Mario was verbalising his experiences like he was writing an article for The Times. On top of that, his Italian accent became more and more distinctive and increasingly annoying. Weirdly, I realised that he wasn’t even moving, no hand talking, no head approval, no body language. Only his mouth was moving. This was pretty scary to look at as he little by little looked like the Chucky doll to me.

The date was lacking romance, flirting and banter! I felt like Mario was giving me a dull professional presentation. Out of it, I managed to remember a few things about him. I learned that he had been living in London for a year and before that he had lived in Holland for seven years. His longest love story lasted three months with a Dutch lady who disappeared overnight.

Mario was the typical “nice guy” – naïve, convenient, soft with no real interests and passions. He seemed so nice that I was sure he could piss Evian water and poo dishwasher tablets.

It wasn’t a monologue. Well, I tried to tease and to flirt but Mario was as cold as stone. He asked me questions but kept cutting me off and giving his own accounts on the same situation. In fact, he could have asked these questions to himself and that would have saved me time and saliva.

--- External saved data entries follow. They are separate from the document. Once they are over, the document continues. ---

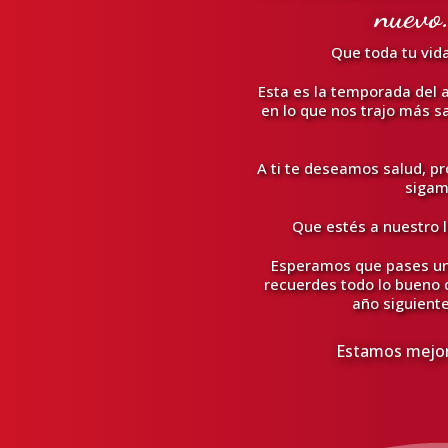
nuevo.
Que toda tu vida
Esta es la temporada del
en lo que nos trajo más s
A ti te deseamos salud, p
sigam
Que estés a nuestro l
Esperamos que pases una
recuerdes todo lo bueno q
año siguient
Estamos mejora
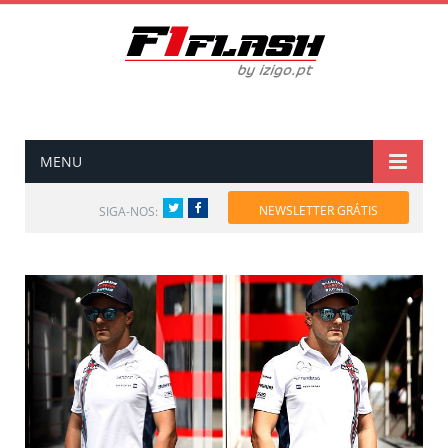
MENU
Twitter
Facebook
NEWSLETTER GRÁTIS
SIGA-NOS:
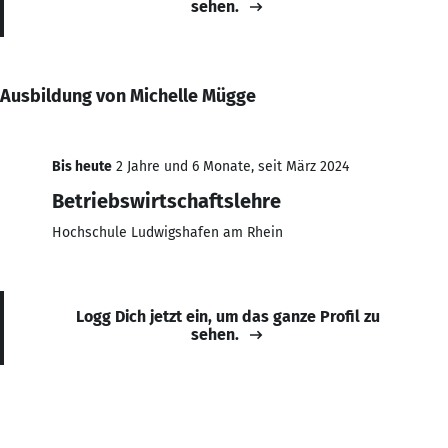
sehen.
Ausbildung von Michelle Mügge
Bis heute
2 Jahre und 6 Monate, seit März 2024
Betriebswirtschaftslehre
Hochschule Ludwigshafen am Rhein
Logg Dich jetzt ein, um das ganze Profil zu
sehen.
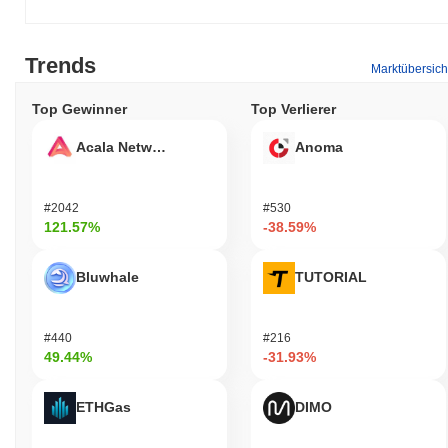
Trends
Marktübersich
Top Gewinner
Top Verlierer
Acala Network
Anoma
#2042
#530
121.57%
-38.59%
Bluwhale
TUTORIAL
#440
#216
49.44%
-31.93%
ETHGas
DIMO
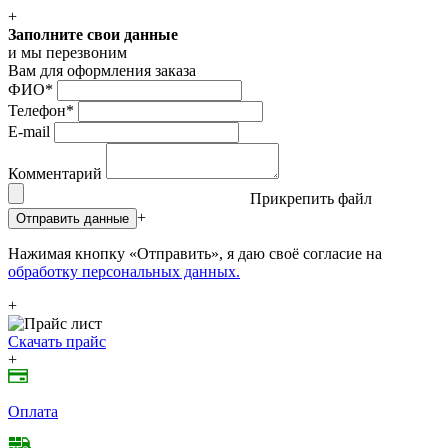
+
Заполните свои данные
и мы перезвоним
Вам для оформления заказа
ФИО
*
Телефон
*
E-mail
Комментарий
Прикрепить файл
+
Отправить данные
Нажимая кнопку «Отправить», я даю своё согласие на
обработку персональных данных.
+
Скачать прайс
+
Оплата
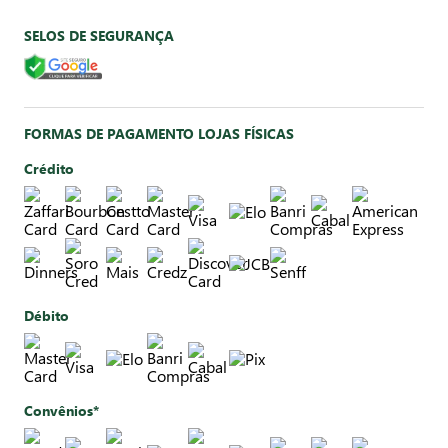
SELOS DE SEGURANÇA
FORMAS DE PAGAMENTO LOJAS FÍSICAS
Crédito
Débito
Convênios*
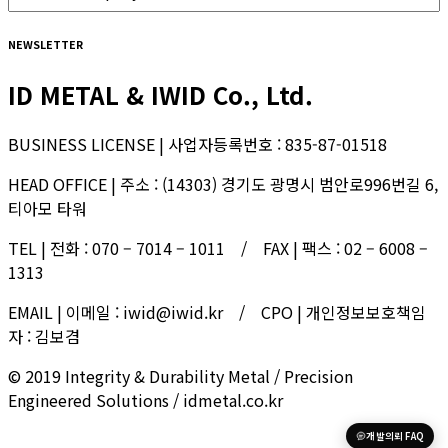
NEWSLETTER
ID METAL & IWID Co., Ltd.
BUSINESS LICENSE | 사업자등록번호 : 835-87-01518
HEAD OFFICE | 주소 : (14303) 경기도 광명시 범안로996번길 6,
티아모 타워
TEL | 전화 : 070 – 7014 – 1011 / FAX | 팩스 : 02 – 6008 –
1313
EMAIL | 이메일 : iwid@iwid.kr / CPO | 개인정보보호책임
자 : 김보겸
© 2019 Integrity & Durability Metal / Precision
Engineered Solutions / idmetal.co.kr
개발의뢰 FAQ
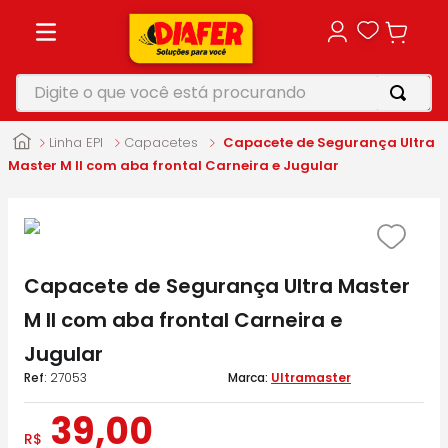
Digite o que você está procurando
TERMOS MAIS BUSCADOS
Linha EPI
Capacetes
Capacete de Segurança Ultra
1
º
motosserra
Master M II com aba frontal Carneira e Jugular
2
º
vonixx
3
º
parafusadeira
4
º
makita
Capacete de Segurança Ultra Master
5
º
furadeira
M II com aba frontal Carneira e
Jugular
:
27053
Ultramaster
39
,
00
R$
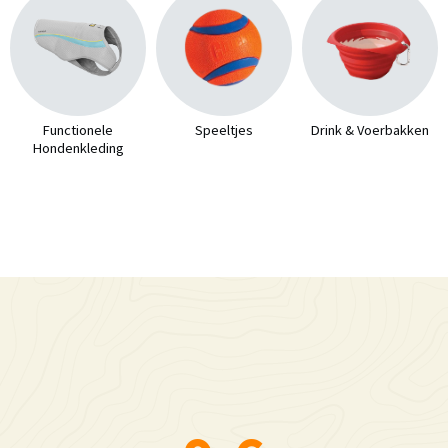
Functionele
Speeltjes
Drink & Voerbakken
Hondenkleding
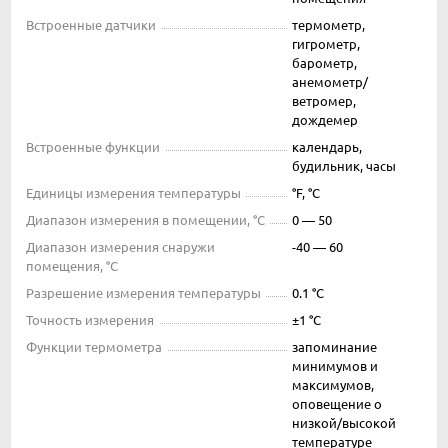
Встроенные датчики
термометр,
гигрометр,
барометр,
анемометр/
ветромер,
дождемер
Встроенные функции
календарь,
будильник, часы
Единицы измерения температуры
°F, °C
Диапазон измерения в помещении, °C
0 — 50
Диапазон измерения снаружи
-40 — 60
помещения, °C
Разрешение измерения температуры
0.1 °C
Точность измерения
±1 °C
Функции термометра
запоминание
минимумов и
максимумов,
оповещение о
низкой/высокой
температуре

The worst part of that date was when Mario started taking about his job. In fact, he told me that he developed methods, facilities and production systems. That is, all I can say, as I didn’t want to know more about it, yet he was proud and adamant in explaining his position. I listened to him speaking Chinese for ten minutes; I had no patience. I drank my tea as you drink a shot of vodka, burning my tongue, and I pretended I had other arrangements after our date, which wasn’t totally false. I was going to join the ladies at Zuma even if they didn’t expect me. What a date-tastrophe! But it wasn’t completely over. He came to wait for my cab with me, which again annoyed me; I really wanted to be away from him. Then, when my cab arrived, he asked me what I was doing next weekend. I pretended a trip to France. I tried to quickly sneak into the taxi but Mario had time to give me a kiss on the lips. I did not understand! I closed the door of the cab and in seconds I was gone towards Knightsbridge. Thank you, God!

Post date

Mario texted me saying he had really enjoyed our time and that it would be great if we could meet before my trip to France. I replied: < Hi Mario, though you seem to be a very lovely guy, I do not think there was chemistry between us. Sorry. > He never answered. Next!